#### [Selected passage]

--- --- ---

Sir Anthony Frank Mason    HonFAIB DistFRSN (born 21 April 1925) is an Australian judge who served as the ninth Chief Justice of Australia, in office from 1987 to 1995. He was first appointed to the High Court in 1972, having previously served on the Supreme Court of New South Wales.

Education
Raised in Sydney, Mason was a student at Sydney Grammar School. During World War II, he served in the Royal Australian Air Force, holding the rank of Flying Officer. After the war, Mason studied at the University of Sydney, graduating with the degrees of Bachelor of Arts and Bachelor of Laws. Mason articled at Clayton Utz, where he met his wife, Patricia.

Legal career

Mason was admitted to the New South Wales Bar. For five years he lectured in law at the University of Sydney, his students including three future High Court Justices, Mary Gaudron, William Gummow and Dyson Heydon. In November 1964, aged 39, Mason was announced as the new Solicitor-General of Australia, with an accompanying appointment as Queen's Counsel (QC). He was the first person to serve as solicitor-general in a standalone capacity, as the office had previously been held by the secretary of the Attorney-General's Department. In 1966 he appeared opposite future High Court colleague William Deane, successfully arguing that the Judicial Committee of the Privy Council should reject an appeal from the High Court case of R v Anderson; Ex parte IPEC-Air Pty Ltd. He served until 1969 and during this time contributed greatly to the development of the Commonwealth's administrative law system.

Judicial career
In 1969, Mason was made a judge of the Supreme Court of New South Wales, where he sat as a member of the Court of Appeal. In the same year he was appointed by the Gorton Government to a three-year term on the council of the Australian National University. He served on the Supreme Court until 1972, when he was appointed to the bench of the High Court of Australia and received a knighthood (KBE). After fifteen years on the High Court, and following the retirement of Sir Harry Gibbs, in 1987 Mason was appointed Chief Justice; he retired in 1995 on reaching the constitutionally mandatory retirement age of 70.

Mason had a significant influence over the High Court. Initially a conservative judge, his tenure as Chief Justice can be seen as the high-water mark of the movement away from the "strict legalism" which characterised the High Court under Sir Owen Dixon. Mason was more flexible in his attitude to precedent than many other judges, viewing it more as a policy for consistency than something which would strictly coerce and constrain his decisions.

During the years of the "Mason Court", a variety of important cases were decided.  These included:
Cole v Whitfield (1988): a landmark decision on the meaning of Constitution section 92.  The unanimous judgment observed (par. 7):

For the first time, the Constitution was interpreted with systematic reference to records of the constitutional conventions of the 1890s in which the text of the Constitution had been agreed (a good edition of the records had recently appeared).  The Court also examined not only the "legal" operation of a law (its effects upon legal relations) but also its "practical" operation (its "real or substantive", i.e. social or economic, effects).  However, the facts in Cole v Whitfield were relatively simple and the Court soon divided in attempts to apply the criterion of practical operation to more complex facts:  Bath v Alston Holdings (1988) and Castlemaine Tooheys v South Australia (1990).

--- --- ---

#### [Spatial annotation records]

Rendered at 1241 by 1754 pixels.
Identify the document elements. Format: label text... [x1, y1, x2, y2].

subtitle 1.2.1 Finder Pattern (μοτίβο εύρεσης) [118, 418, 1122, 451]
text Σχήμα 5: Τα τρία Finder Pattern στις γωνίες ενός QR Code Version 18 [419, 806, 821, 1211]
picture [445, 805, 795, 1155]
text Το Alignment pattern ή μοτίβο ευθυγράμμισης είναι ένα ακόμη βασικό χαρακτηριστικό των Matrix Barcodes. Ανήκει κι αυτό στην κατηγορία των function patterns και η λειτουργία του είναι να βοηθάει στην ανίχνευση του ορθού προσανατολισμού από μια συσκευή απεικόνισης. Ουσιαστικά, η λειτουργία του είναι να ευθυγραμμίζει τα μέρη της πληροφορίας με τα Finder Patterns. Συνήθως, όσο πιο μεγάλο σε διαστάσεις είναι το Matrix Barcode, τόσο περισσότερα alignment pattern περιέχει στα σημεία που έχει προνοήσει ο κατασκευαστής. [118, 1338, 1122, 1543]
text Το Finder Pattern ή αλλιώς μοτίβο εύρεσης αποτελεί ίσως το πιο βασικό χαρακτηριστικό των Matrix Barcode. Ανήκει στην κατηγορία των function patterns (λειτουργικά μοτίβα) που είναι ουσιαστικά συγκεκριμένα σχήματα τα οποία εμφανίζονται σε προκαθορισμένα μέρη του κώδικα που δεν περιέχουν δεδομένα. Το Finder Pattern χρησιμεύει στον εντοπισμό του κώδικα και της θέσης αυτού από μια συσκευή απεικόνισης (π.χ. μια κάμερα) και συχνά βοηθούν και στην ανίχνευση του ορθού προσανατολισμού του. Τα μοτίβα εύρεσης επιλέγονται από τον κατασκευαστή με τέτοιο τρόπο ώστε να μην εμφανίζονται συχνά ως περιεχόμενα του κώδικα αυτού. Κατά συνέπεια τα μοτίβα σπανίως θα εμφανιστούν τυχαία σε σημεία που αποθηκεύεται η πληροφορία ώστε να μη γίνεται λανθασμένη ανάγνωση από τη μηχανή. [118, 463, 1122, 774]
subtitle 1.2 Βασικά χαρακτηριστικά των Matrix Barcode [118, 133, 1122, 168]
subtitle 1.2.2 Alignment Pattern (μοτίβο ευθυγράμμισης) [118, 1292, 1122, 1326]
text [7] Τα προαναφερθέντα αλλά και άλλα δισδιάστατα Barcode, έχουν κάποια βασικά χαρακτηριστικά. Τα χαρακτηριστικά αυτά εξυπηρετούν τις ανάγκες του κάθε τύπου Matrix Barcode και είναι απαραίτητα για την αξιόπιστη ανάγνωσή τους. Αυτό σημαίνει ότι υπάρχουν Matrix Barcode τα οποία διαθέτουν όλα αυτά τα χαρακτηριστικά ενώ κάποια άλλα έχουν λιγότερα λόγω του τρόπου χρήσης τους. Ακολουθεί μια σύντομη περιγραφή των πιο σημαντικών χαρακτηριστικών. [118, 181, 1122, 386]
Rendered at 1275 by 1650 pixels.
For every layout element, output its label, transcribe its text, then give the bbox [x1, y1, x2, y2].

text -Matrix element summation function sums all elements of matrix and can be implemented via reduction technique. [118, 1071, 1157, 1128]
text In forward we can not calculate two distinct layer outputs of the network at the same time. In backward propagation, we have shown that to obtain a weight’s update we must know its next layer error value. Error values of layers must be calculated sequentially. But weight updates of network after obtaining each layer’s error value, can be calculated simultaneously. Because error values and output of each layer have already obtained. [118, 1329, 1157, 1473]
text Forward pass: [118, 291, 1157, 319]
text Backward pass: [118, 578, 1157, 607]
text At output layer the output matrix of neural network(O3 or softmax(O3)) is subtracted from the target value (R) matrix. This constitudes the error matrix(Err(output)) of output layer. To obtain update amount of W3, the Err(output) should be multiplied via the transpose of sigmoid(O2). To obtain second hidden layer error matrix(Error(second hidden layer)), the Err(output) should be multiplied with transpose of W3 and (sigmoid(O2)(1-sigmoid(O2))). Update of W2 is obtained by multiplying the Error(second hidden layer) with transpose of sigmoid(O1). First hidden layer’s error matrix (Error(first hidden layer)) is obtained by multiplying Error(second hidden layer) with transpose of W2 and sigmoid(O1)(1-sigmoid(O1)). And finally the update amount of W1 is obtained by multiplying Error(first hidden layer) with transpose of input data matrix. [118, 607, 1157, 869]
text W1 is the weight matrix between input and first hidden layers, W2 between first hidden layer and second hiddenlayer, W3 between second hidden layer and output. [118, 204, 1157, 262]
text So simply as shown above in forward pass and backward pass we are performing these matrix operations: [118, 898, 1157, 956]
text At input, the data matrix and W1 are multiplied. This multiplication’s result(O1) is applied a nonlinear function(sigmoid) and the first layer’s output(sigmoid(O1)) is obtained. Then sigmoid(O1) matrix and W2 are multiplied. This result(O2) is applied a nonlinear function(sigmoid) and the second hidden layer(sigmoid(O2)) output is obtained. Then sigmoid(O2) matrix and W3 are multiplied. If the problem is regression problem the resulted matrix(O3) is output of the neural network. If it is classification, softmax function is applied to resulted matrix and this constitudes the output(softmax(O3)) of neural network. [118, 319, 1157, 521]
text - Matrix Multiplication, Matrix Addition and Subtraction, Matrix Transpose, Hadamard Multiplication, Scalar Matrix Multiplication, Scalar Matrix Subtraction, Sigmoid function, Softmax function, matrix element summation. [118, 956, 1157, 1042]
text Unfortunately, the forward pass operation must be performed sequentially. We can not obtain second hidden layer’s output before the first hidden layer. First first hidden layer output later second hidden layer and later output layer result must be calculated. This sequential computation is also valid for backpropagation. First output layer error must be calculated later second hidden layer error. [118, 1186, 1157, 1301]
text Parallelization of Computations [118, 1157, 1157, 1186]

--- --- ---

#### [Prompt 1]
Condense the paragraph of the Anthony Mason article that opens with "Raised in Sydney, Mason was a student" into a short bulleted list that keeps its main facts.
#### [Prompt 2]
Return the passage of the Anthony Mason article that begins at the words "Sir Anthony Frank" and stops after "New South Wales.".
#### [Prompt 3]
Carry the Anthony Mason article further from the point where it stops.

#### [Exercise response 1]
- Grew up in Sydney and attended Sydney Grammar School.
- Served in the Royal Australian Air Force during World War II as a Flying Officer.
- After the war, earned a Bachelor of Arts and a Bachelor of Laws at the University of Sydney.
- Articled at Clayton Utz, where he met his wife, Patricia.

#### [Exercise response 2]
Sir Anthony Frank Mason    HonFAIB DistFRSN (born 21 April 1925) is an Australian judge who served as the ninth Chief Justice of Australia, in office from 1987 to 1995. He was first appointed to the High Court in 1972, having previously served on the Supreme Court of New South Wales.

#### [Exercise response 3]
Polyukhovich v Commonwealth (1991): Mason was in the 4:3 majority who decided, although for a variety of reasons, that retrospective war crimes legislation applying to events in Europe during World War II was a valid exercise of the external affairs power, Constitution section 51(xxix), and was consistent with the judicial power of the Commonwealth, Constitution ch III.  
Mabo v Queensland (No.2) (1992):  the colonialist doctrine of terra nullius was superseded by introducing "native title" into Australian law.  The decision provoked allegations of "judicial activism", but was soon given statutory form in the Native Title Act 1993 (Cth).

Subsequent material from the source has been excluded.